▶ [GIVEN REQUEST 1]:
Using the passage on country risk premiums in the Venezuela awards, answer:
(a) Which award applied a country risk premium of 4%?
(b) What overall discount rate was applied in Tidewater v. Venezuela?
(c) Between which months and years were the five awards against Venezuela rendered?
▶ [GIVEN REQUEST 2]:
Translate this sentence from the passage on country risk premiums into Spanish: "The inconsistency between these cases has been discussed in several recent articles by both practitioners and academics."
▶ [GIVEN REQUEST 3]:
Write the next few sentences of the passage on country risk premiums in the Venezuela awards, picking up after its last line.

The effect of a higher country risk premium is to reduce the present value of forecast future
cash-flows. As with all components of this discount rate, small changes in the country risk
premium can make a huge difference in the calculation of compensation using the DCF method,
because the discount rate compounds over each additional year into the future.
In a series of five awards rendered against Venezuela between September 2014 and March
2015, tribunals took radically divergent views about the country risk premium associated with
investment in Venezuela, ranging from 4% (Gold Reserve v. Venezuela) to 14.75% (Tidewater v.
Venezuela). This led to the overall discount rates applied in these cases ranging from 10% (Gold
Reserve v. Venezuela) to 24.5% (Tidewater v. Venezuela). One of the reasons for the discrepancy
was differences between tribunals as to whether the general risk of expropriation in Venezuela
should be reflected in the country risk premium, given that this is a factor that prudent investor
would consider when making or acquiring an investment in Venezuela.
The inconsistency between these cases has been discussed in several recent articles by both
practitioners and academics.

▶ [GIVEN INFORMATION]:
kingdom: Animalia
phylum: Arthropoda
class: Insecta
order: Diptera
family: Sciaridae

...

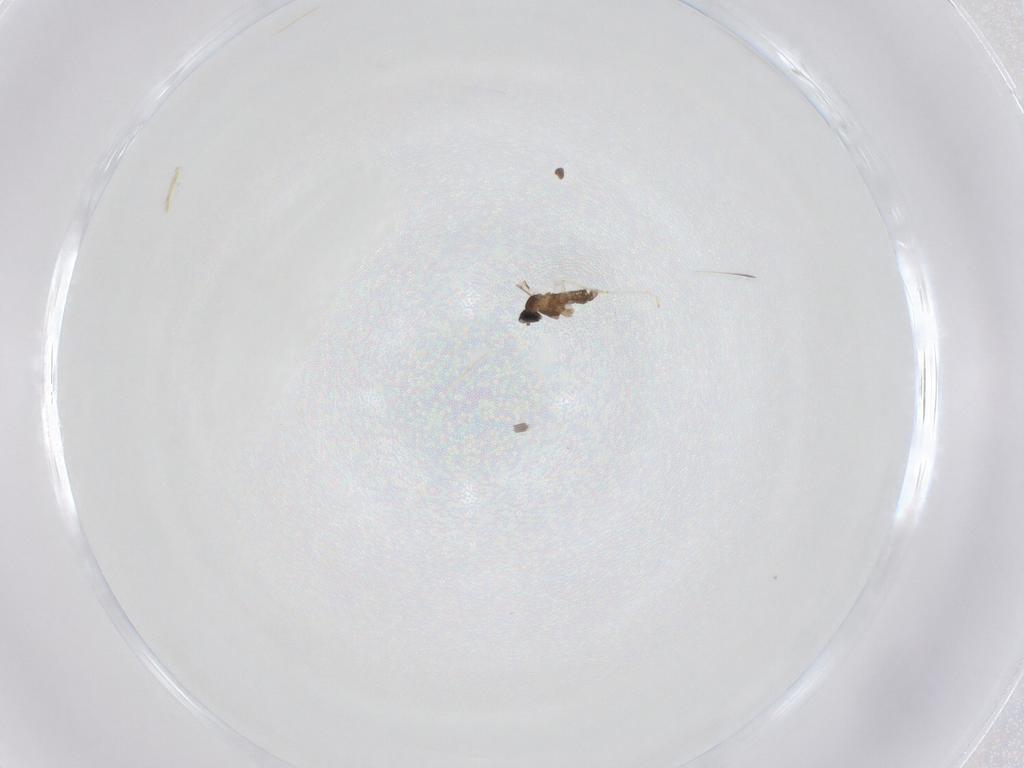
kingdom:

▶ [EXERCISE RESULT 1]:
(a) Gold Reserve v. Venezuela
(b) 24.5%
(c) Between September 2014 and March 2015

▶ [EXERCISE RESULT 2]:
La incoherencia entre estos casos se ha discutido en varios artículos recientes, tanto de profesionales como de académicos.

▶ [EXERCISE RESULT 3]:
As will be clear from this explanation, the DCF method relies on a complex series of interlocking
assumptions about the future of an investment. Valuations arrived at through the DCF method are
highly sensitive to variations in these assumptions.
77
References for Box 5: Searby, J. (2018). Measuring country risk in international arbitration. In C. Beharry (Ed.) Contemporary and
emerging issues on the law of damages and valuation in international investment arbitration (pp. 231–261). Brill Nijhoff. For the view that these
apparent inconsistencies can be partially justified due to differences between the cases, see Alberro, J. (2016). Should expropriation risk be
part of the discount rate? Journal of International Arbitration 525.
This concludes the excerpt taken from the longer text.